The prevalence of nocturnal biochemical hypoglycaemia--that is, blood glucose concentrations below 3 mmol/l (55 mg/100 ml)--was evaluated in a random sample of 58 insulin dependent diabetics receiving twice daily insulin. Seventeen patients had at least one blood glucose value below 3 mmol/l (55 mg/100 ml) and five a value below 2 mmol/l (36 mg/100 ml) during the night. Both bedtime (2300) and fasting morning (0700) blood glucose concentrations were significantly lower in the group with nocturnal hypoglycaemia compared with the group without (p less than 0.00001). If the bedtime blood glucose concentration was below 6 mmol/l (108 mg/100 ml) the risk of nocturnal hypoglycaemia was 80% (95% confidence limits 51-96%). If the bedtime blood glucose concentration was above 6 mmol/l the likelihood of hypoglycaemia not occurring during the night was 88% (74-96%). The mean glycosylated haemoglobin A1c (HbA1c) concentration in the group with nocturnal biochemical hypoglycaemia (8.2 (range 5.0-12.4)%) was significantly lower than that in the group without (9.4(7.0-14.2)%) (p less than 0.02).

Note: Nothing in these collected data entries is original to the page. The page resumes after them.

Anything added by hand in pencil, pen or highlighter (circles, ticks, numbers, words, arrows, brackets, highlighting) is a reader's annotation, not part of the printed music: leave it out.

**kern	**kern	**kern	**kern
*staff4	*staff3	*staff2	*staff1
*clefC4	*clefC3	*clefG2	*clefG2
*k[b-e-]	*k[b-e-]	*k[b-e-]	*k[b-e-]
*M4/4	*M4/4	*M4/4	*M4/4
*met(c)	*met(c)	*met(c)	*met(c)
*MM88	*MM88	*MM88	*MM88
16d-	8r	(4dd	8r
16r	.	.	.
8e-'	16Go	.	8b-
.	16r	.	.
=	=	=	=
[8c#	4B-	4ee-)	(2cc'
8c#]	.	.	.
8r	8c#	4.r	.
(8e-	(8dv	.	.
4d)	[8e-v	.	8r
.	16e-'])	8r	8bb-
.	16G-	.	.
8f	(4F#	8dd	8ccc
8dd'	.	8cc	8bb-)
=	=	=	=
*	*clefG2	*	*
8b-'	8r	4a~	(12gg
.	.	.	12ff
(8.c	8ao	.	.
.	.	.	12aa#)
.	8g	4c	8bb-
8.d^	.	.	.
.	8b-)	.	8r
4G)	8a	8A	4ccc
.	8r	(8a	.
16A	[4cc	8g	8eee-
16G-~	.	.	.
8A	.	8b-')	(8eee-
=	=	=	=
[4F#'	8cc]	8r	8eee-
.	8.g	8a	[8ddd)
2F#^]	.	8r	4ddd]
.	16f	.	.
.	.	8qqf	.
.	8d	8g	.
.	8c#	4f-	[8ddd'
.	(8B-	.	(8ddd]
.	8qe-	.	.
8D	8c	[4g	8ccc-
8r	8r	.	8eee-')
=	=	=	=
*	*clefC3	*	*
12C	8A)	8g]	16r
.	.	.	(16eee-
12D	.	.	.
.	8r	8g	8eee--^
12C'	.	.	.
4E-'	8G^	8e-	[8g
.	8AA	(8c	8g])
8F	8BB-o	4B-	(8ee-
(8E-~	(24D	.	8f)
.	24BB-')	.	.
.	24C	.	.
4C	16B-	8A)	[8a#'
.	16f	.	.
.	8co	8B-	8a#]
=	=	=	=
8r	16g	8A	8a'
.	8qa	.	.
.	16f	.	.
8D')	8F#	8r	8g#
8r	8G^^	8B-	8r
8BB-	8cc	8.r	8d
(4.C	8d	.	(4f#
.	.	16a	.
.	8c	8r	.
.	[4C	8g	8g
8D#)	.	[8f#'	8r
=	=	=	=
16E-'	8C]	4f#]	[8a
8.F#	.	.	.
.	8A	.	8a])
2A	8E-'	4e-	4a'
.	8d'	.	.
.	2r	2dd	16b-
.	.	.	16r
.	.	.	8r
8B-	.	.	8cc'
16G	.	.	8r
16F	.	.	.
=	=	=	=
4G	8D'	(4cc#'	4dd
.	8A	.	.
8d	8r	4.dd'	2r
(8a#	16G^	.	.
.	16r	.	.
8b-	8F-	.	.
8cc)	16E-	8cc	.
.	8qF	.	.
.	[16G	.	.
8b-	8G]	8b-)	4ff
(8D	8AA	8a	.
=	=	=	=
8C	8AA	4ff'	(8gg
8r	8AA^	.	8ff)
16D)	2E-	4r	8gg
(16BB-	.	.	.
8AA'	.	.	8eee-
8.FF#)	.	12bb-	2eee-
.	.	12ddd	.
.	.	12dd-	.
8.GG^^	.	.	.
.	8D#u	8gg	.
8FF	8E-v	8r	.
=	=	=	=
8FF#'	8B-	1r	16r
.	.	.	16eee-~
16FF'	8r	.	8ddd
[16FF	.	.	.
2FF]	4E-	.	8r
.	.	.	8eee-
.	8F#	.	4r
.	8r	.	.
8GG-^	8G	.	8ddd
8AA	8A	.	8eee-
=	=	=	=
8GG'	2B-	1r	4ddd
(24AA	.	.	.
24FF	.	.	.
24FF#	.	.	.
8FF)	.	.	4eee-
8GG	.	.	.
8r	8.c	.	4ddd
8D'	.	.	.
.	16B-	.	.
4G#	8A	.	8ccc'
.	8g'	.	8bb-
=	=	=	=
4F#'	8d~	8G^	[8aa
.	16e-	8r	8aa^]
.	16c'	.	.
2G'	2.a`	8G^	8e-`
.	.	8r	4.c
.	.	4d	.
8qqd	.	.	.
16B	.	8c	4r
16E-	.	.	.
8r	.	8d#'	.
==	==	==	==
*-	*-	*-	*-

The prevalence of nocturnal hypoglycaemia in the patients receiving twice daily insulin (29%) was compared with that in 15 patients receiving thrice daily insulin (47%) and was not found to be significantly different. The likelihood of this risk being greater with thrice daily insulin was, however, 88%. No patient with nocturnal biochemical hypoglycaemia woke up during the night with symptomatic hypoglycaemia. Nocturnal biochemical hypoglycaemia is common during twice daily treatment with insulin, and low values of HbA1c might be associated with a higher risk of such hypoglycaemia. The blood glucose concentration at bedtime is a significant predictor of nocturnal biochemical hypoglycaemia, and HbA1c values might be of help in identifying patients at risk.